**WHAT THE TASK REQUIRES**
Your answer should hold all lines of the entries that include the word "pixels".

[Bounding box prediction data]
* * * *

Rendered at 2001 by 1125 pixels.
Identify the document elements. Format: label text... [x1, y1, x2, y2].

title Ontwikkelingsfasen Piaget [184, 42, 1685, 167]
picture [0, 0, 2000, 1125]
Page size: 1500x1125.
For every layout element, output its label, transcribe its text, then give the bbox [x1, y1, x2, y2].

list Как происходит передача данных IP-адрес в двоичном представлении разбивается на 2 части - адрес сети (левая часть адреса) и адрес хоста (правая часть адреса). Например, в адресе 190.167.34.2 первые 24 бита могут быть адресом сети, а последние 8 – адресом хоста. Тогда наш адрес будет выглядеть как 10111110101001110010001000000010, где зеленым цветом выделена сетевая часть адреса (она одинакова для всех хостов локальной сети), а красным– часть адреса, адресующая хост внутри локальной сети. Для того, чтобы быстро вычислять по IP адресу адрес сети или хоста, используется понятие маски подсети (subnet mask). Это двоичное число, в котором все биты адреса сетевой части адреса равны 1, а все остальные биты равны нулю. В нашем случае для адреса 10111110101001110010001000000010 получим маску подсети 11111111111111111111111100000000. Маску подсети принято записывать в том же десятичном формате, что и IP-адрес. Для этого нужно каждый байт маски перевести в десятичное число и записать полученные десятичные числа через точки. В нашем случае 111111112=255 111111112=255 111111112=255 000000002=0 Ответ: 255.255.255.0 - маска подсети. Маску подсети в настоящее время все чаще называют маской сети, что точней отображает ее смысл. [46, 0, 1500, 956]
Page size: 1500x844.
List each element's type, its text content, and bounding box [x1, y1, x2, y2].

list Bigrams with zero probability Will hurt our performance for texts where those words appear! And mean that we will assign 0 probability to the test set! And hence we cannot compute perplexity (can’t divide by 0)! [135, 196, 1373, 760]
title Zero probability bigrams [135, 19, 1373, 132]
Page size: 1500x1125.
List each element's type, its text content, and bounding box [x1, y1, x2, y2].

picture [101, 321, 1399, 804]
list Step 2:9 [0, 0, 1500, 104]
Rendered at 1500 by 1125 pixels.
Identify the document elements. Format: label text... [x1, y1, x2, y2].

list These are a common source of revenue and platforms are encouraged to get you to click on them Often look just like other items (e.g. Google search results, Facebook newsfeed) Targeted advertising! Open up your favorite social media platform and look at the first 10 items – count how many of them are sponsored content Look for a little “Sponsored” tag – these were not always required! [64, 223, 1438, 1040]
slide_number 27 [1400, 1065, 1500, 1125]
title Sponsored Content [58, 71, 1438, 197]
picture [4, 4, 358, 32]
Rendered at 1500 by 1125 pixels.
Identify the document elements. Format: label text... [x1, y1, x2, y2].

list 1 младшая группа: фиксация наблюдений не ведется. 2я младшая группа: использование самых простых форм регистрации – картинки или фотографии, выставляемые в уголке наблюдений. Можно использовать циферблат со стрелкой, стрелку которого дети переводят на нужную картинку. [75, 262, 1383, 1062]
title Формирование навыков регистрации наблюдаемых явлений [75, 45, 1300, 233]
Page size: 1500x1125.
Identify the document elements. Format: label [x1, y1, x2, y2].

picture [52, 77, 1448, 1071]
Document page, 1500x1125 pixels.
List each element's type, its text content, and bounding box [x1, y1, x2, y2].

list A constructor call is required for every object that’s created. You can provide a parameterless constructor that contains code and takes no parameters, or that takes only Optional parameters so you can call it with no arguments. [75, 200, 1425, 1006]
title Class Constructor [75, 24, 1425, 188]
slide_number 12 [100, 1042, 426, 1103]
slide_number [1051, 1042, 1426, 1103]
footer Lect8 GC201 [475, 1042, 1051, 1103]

* * * *

**REPLY TO THE TASK**
Rendered at 2001 by 1125 pixels.
Rendered at 1500 by 1125 pixels.
Rendered at 1500 by 1125 pixels.
Document page, 1500x1125 pixels.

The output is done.